- **Work request**:
In the copy you make of the entries, no picture should appear, and every word must match.

- **Extracted information**:

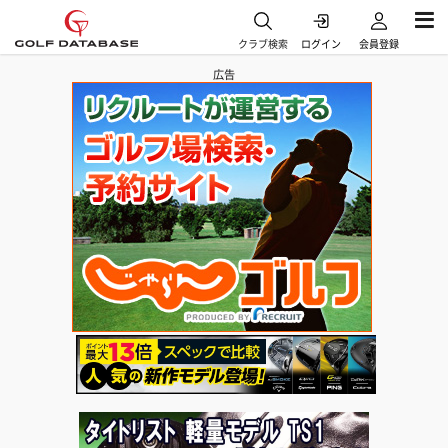
クラブ検索
ログイン
会員登録
広告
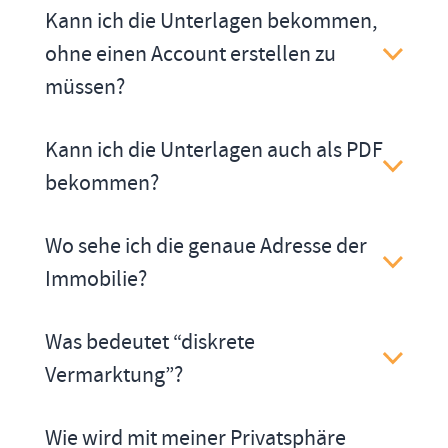
Kann ich die Unterlagen bekommen,
ohne einen Account erstellen zu
müssen?
Kann ich die Unterlagen auch als PDF
bekommen?
Wo sehe ich die genaue Adresse der
Immobilie?
Was bedeutet “diskrete
Vermarktung”?
Wie wird mit meiner Privatsphäre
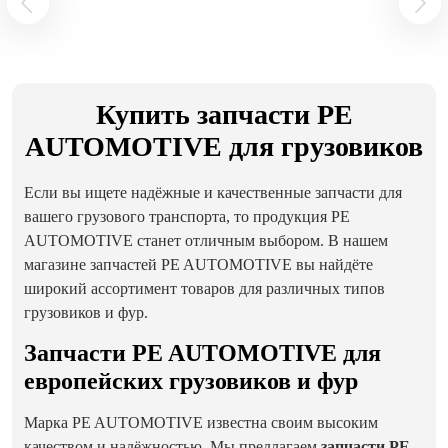
Купить запчасти PE
AUTOMOTIVE для грузовиков
Если вы ищете надёжные и качественные запчасти для
вашего грузового транспорта, то продукция PE
AUTOMOTIVE станет отличным выбором. В нашем
магазине запчастей PE AUTOMOTIVE вы найдёте
широкий ассортимент товаров для различных типов
грузовиков и фур.
Запчасти PE AUTOMOTIVE для
европейских грузовиков и фур
Марка PE AUTOMOTIVE известна своим высоким
качеством и надёжностью. Мы предлагаем
запчасти PE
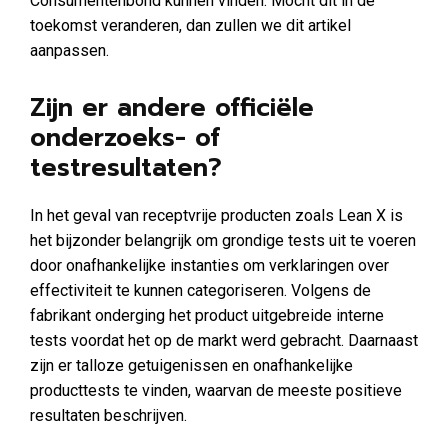
Consumentenbond kunnen vinden. Mocht dit in de
toekomst veranderen, dan zullen we dit artikel
aanpassen.
Zijn er andere officiële
onderzoeks- of
testresultaten?
In het geval van receptvrije producten zoals Lean X is
het bijzonder belangrijk om grondige tests uit te voeren
door onafhankelijke instanties om verklaringen over
effectiviteit te kunnen categoriseren. Volgens de
fabrikant onderging het product uitgebreide interne
tests voordat het op de markt werd gebracht. Daarnaast
zijn er talloze getuigenissen en onafhankelijke
producttests te vinden, waarvan de meeste positieve
resultaten beschrijven.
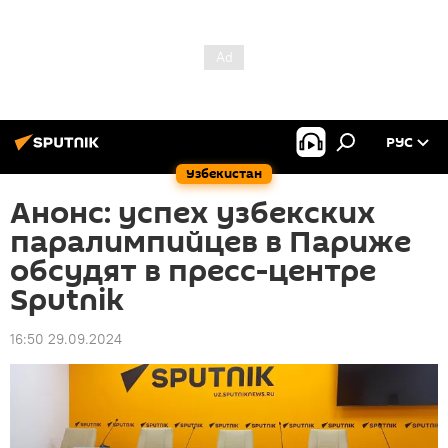
РУС
Узбекистан
Анонс: успех узбекских
паралимпийцев в Париже
обсудят в пресс-центре
Sputnik
16:50 29.09.2024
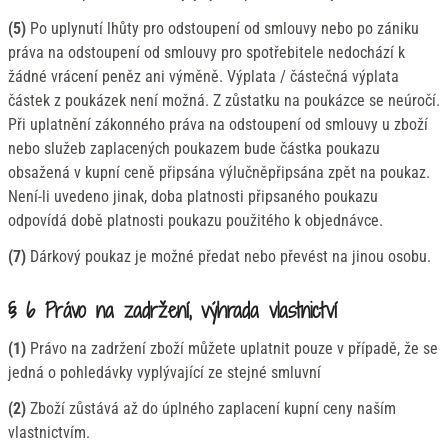
(5)
Po uplynutí lhůty pro odstoupení od smlouvy nebo po zániku
práva na odstoupení od smlouvy pro spotřebitele nedochází k
žádné vrácení peněz ani výměně. Výplata / částečná výplata
částek z poukázek není možná. Z zůstatku na poukázce se neúročí.
Při uplatnění zákonného práva na odstoupení od smlouvy u zboží
nebo služeb zaplacených poukazem bude částka poukazu
obsažená v kupní ceně připsána výlučněpřipsána zpět na poukaz.
Není-li uvedeno jinak, doba platnosti připsaného poukazu
odpovídá době platnosti poukazu použitého k objednávce.
(7)
Dárkový poukaz je možné předat nebo převést na jinou osobu.
§ 6 Právo na zadržení, výhrada vlastnictví
(1)
Právo na zadržení zboží můžete uplatnit pouze v případě, že se
jedná o pohledávky vyplývající ze stejné smluvní
(2)
Zboží zůstává až do úplného zaplacení kupní ceny naším
vlastnictvím.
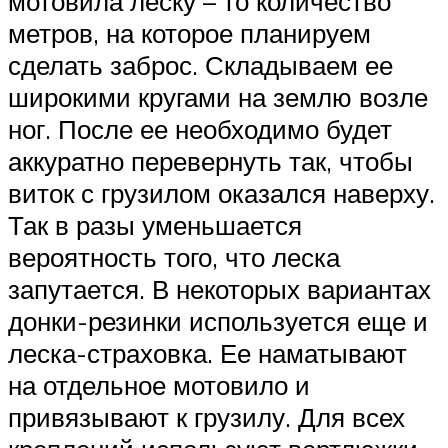
мотовила леску – то количество
метров, на которое планируем
сделать заброс. Складываем ее
широкими кругами на землю возле
ног. После ее необходимо будет
аккуратно перевернуть так, чтобы
виток с грузилом оказался наверху.
Так в разы уменьшается
вероятность того, что леска
запутается. В некоторых вариантах
донки-резинки используется еще и
леска-страховка. Ее наматывают
на отдельное мотовило и
привязывают к грузилу. Для всех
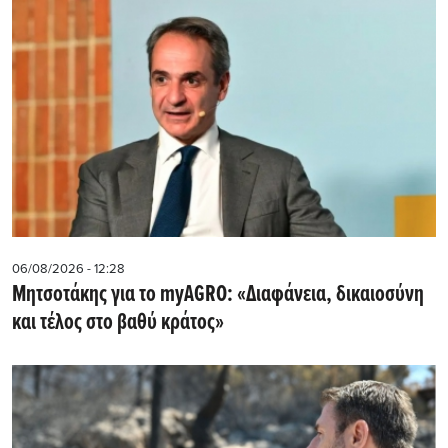
06/08/2026 - 12:28
Μητσοτάκης για το myAGRO: «Διαφάνεια, δικαιοσύνη
και τέλος στο βαθύ κράτος»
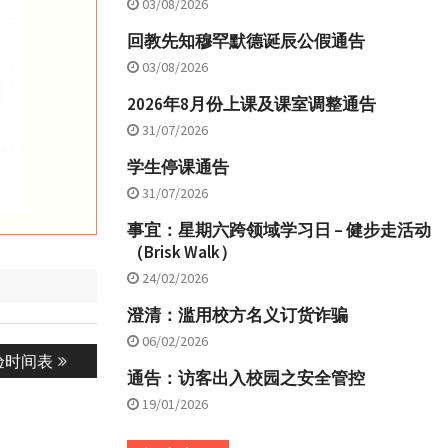
03/08/2026
回教先知穆罕默德诞辰公假通告
03/08/2026
2026年8月份上课及课室调整通告
31/07/2026
学生停课通告
31/07/2026
事宜：星期六跨领域学习日 – 健步走活动
（Brisk Walk）
24/02/2026
澄清：滥用校方名义订货诈骗
06/02/2026
验时间表
通告：访客出入校园之安全管控
19/01/2026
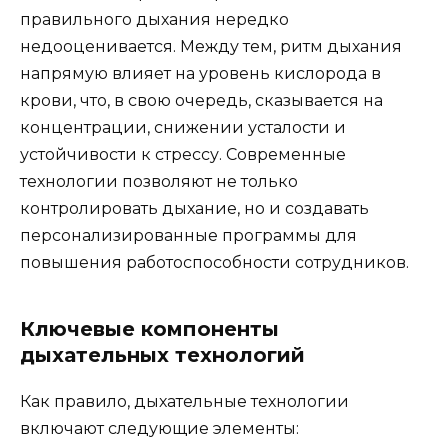
правильного дыхания нередко
недооценивается. Между тем, ритм дыхания
напрямую влияет на уровень кислорода в
крови, что, в свою очередь, сказывается на
концентрации, снижении усталости и
устойчивости к стрессу. Современные
технологии позволяют не только
контролировать дыхание, но и создавать
персонализированные программы для
повышения работоспособности сотрудников.
Ключевые компоненты
дыхательных технологий
Как правило, дыхательные технологии
включают следующие элементы:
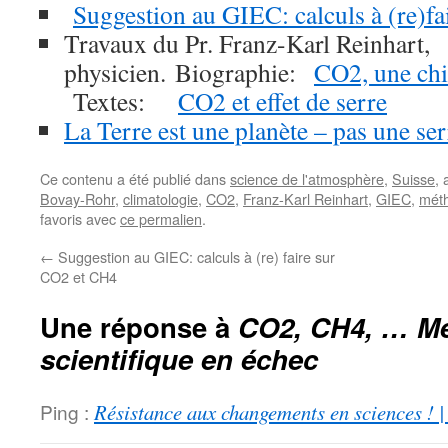
Suggestion au GIEC: calculs à (re)f
Travaux du Pr. Franz-Karl Reinhart,
physicien.
Biographie:
CO2, une chi
Textes:
CO2 et effet de serre
La Terre est une planète – pas une ser
Ce contenu a été publié dans
science de l'atmosphère
,
Suisse
,
Bovay-Rohr
,
climatologie
,
CO2
,
Franz-Karl Reinhart
,
GIEC
,
mét
favoris avec
ce permalien
.
←
Suggestion au GIEC: calculs à (re) faire sur
CO2 et CH4
Une réponse à
CO2, CH4, … M
scientifique en échec
Ping :
Résistance aux changements en sciences ! |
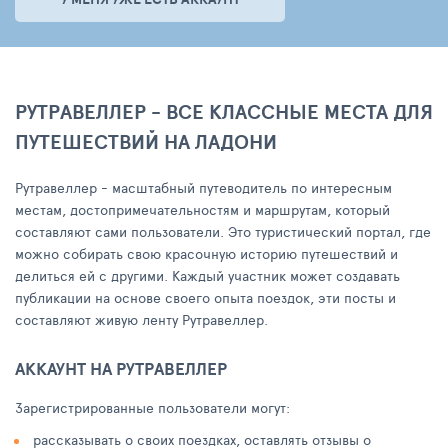
РУТРАВЕЛЛЕР - ВСЕ КЛАССНЫЕ МЕСТА ДЛЯ
ПУТЕШЕСТВИЙ НА ЛАДОНИ
Рутравеллер - масштабный путеводитель по интересным
местам, достопримечательностям и маршрутам, который
составляют сами пользователи. Это туристический портал, где
можно собирать свою красочную историю путешествий и
делиться ей с другими. Каждый участник может создавать
публикации на основе своего опыта поездок, эти посты и
составляют живую ленту Рутравеллер.
АККАУНТ НА РУТРАВЕЛЛЕР
Зарегистрированные пользователи могут:
рассказывать о своих поездках, оставлять отзывы о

- **Response to this exercise**:
クラブ検索
ログイン
会員登録
広告
Kann ich die Unterlagen bekommen,
ohne einen Account erstellen zu
müssen?
Kann ich die Unterlagen auch als PDF
bekommen?
Wo sehe ich die genaue Adresse der
Immobilie?
Was bedeutet “diskrete
Vermarktung”?
Wie wird mit meiner Privatsphäre
Купить запчасти PE
AUTOMOTIVE для грузовиков
Если вы ищете надёжные и качественные запчасти для
вашего грузового транспорта, то продукция PE
AUTOMOTIVE станет отличным выбором. В нашем
магазине запчастей PE AUTOMOTIVE вы найдёте
широкий ассортимент товаров для различных типов
грузовиков и фур.
Запчасти PE AUTOMOTIVE для
европейских грузовиков и фур
Марка PE AUTOMOTIVE известна своим высоким
качеством и надёжностью. Мы предлагаем
запчасти PE
Consumentenbond kunnen vinden. Mocht dit in de
toekomst veranderen, dan zullen we dit artikel
aanpassen.
Zijn er andere officiële
onderzoeks- of
testresultaten?
In het geval van receptvrije producten zoals Lean X is
het bijzonder belangrijk om grondige tests uit te voeren
door onafhankelijke instanties om verklaringen over
effectiviteit te kunnen categoriseren. Volgens de
fabrikant onderging het product uitgebreide interne
tests voordat het op de markt werd gebracht. Daarnaast
zijn er talloze getuigenissen en onafhankelijke
producttests te vinden, waarvan de meeste positieve
resultaten beschrijven.
РУС
Узбекистан
Анонс: успех узбекских
паралимпийцев в Париже
обсудят в пресс-центре
Sputnik
16:50 29.09.2024
(5)
Po uplynutí lhůty pro odstoupení od smlouvy nebo po zániku
práva na odstoupení od smlouvy pro spotřebitele nedochází k
žádné vrácení peněz ani výměně. Výplata / částečná výplata
částek z poukázek není možná. Z zůstatku na poukázce se neúročí.
Při uplatnění zákonného práva na odstoupení od smlouvy u zboží
nebo služeb zaplacených poukazem bude částka poukazu
obsažená v kupní ceně připsána výlučněpřipsána zpět na poukaz.
Není-li uvedeno jinak, doba platnosti připsaného poukazu
odpovídá době platnosti poukazu použitého k objednávce.
(7)
Dárkový poukaz je možné předat nebo převést na jinou osobu.
§ 6 Právo na zadržení, výhrada vlastnictví
(1)
Právo na zadržení zboží můžete uplatnit pouze v případě, že se
jedná o pohledávky vyplývající ze stejné smluvní
(2)
Zboží zůstává až do úplného zaplacení kupní ceny naším
vlastnictvím.
мотовила леску – то количество
метров, на которое планируем
сделать заброс. Складываем ее
широкими кругами на землю возле
ног. После ее необходимо будет
аккуратно перевернуть так, чтобы
виток с грузилом оказался наверху.
Так в разы уменьшается
вероятность того, что леска
запутается. В некоторых вариантах
донки-резинки используется еще и
леска-страховка. Ее наматывают
на отдельное мотовило и
привязывают к грузилу. Для всех
06/08/2026 - 12:28
Μητσοτάκης για το myAGRO: «Διαφάνεια, δικαιοσύνη
και τέλος στο βαθύ κράτος»
03/08/2026
回教先知穆罕默德诞辰公假通告
03/08/2026
2026年8月份上课及课室调整通告
31/07/2026
学生停课通告
31/07/2026
事宜：星期六跨领域学习日 – 健步走活动
（Brisk Walk）
24/02/2026
澄清：滥用校方名义订货诈骗
06/02/2026
验时间表
通告：访客出入校园之安全管控
19/01/2026
правильного дыхания нередко
недооценивается. Между тем, ритм дыхания
напрямую влияет на уровень кислорода в
крови, что, в свою очередь, сказывается на
концентрации, снижении усталости и
устойчивости к стрессу. Современные
технологии позволяют не только
контролировать дыхание, но и создавать
персонализированные программы для
повышения работоспособности сотрудников.
Ключевые компоненты
дыхательных технологий
Как правило, дыхательные технологии
включают следующие элементы:
Suggestion au GIEC: calculs à (re)f
Travaux du Pr. Franz-Karl Reinhart,
physicien.
Biographie:
CO2, une chi
Textes:
CO2 et effet de serre
La Terre est une planète – pas une ser
Ce contenu a été publié dans
science de l'atmosphère
,
Suisse
,
Bovay-Rohr
,
climatologie
,
CO2
,
Franz-Karl Reinhart
,
GIEC
,
mét
favoris avec
ce permalien
.
←
Suggestion au GIEC: calculs à (re) faire sur
CO2 et CH4
Une réponse à
CO2, CH4, … M
scientifique en échec
Ping :
Résistance aux changements en sciences ! |
РУТРАВЕЛЛЕР - ВСЕ КЛАССНЫЕ МЕСТА ДЛЯ
ПУТЕШЕСТВИЙ НА ЛАДОНИ
Рутравеллер - масштабный путеводитель по интересным
местам, достопримечательностям и маршрутам, который
составляют сами пользователи. Это туристический портал, где
можно собирать свою красочную историю путешествий и
делиться ей с другими. Каждый участник может создавать
публикации на основе своего опыта поездок, эти посты и
составляют живую ленту Рутравеллер.
АККАУНТ НА РУТРАВЕЛЛЕР
Зарегистрированные пользователи могут:
рассказывать о своих поездках, оставлять отзывы о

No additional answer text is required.